> What provider do you use?
1. My own harness + Local (which usually means Qwen3.6-35B-A3B), I use this fairly often for research gathering on topics, info gathering on code bases, etc.
2. My own harness + DeepSeek v4 Flash served by DeepSeek, I added $20 quite some time ago and somehow still have $18.77 in there after I don't know how many prompts. I use this pretty often, slightly less than my local setup, it's great and what I'm planning on running locally (eventually).
3. My own harness + OpenRouter with whichever model I want to try out. I use this very rarely.
4. Pi + OpenAI Codex $20 subscription. I don't use this almost at all anymore, but I keep the Codex subscription for testing things out to see how GPT-5.5 will handle a problem the other setups have issues with.
> Why do you trust it with serving full quality?
The only thing I've noticed seems unbearably useless sometimes versus what I noticed before was GPT-5.5 which has had some of the weirdest degradations I've seen. It's not to Anthropic levels but it definitely had some service issues a few times where I was wondering if they had accidentally (or purposefully) lobotomized it.
Everything else has mostly just been the same, except DeepSeek I noticed had some speed issues a few days ago.
> What harness do you use? Why do you trust it not to have malware (most harnessed are TS apps)?
I pretty much only use my own, agents are trivial to make and it's definitely not hard to make one that's better than Claude Code or Codex for whatever you're doing.
I want to say that I agree with you on the value of writing your own coding harness. I wrote something simple in Emacs Lisp and it makes me happy occasionally using it. I am trying to learn Rust and I am working on my own Rust core orchestration layer and I plan on both a Rust command line client and I already have a Python library wrapper for the Rust code that I have written so far. I write a lot of ‘little books’ and I am almost sure to write yet another one on my current hacking project.
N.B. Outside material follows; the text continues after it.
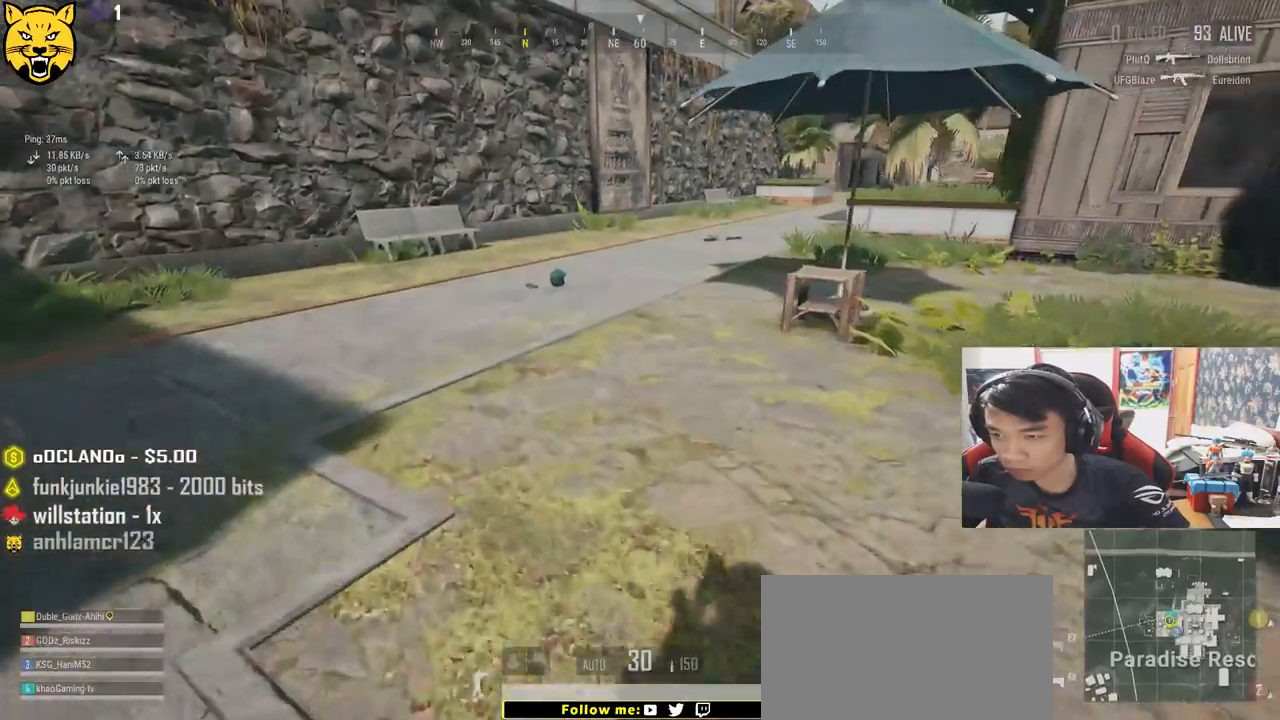
{"keys": ["shift", "w"], "mouse": [], "events": []}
Are my little hacks as effective as OpenCode or Claude Code? No way, but I am learning a lot and having fun.
Do you write /maintain evals? This is something I want to get into more. Otherwise I feel really blind and feel compelled to just drop money on frontier.
Not really. I have a benchmark I made for fun where I let LLMs control a text editor called Kakoune, and then give them no other way to do things, to see how they deal with it, but that's not really a scenario I expect them to do well at.
So far most of them have done very poorly on that one, because they are all overtrained on just executing shell commands.
A former colleague of mine and I made a simple test for some baseline "Everything worth using should be able to do this pretty easily and swiftly" but that's some very minor code generation with a very straight forward, boilerplate-type pattern.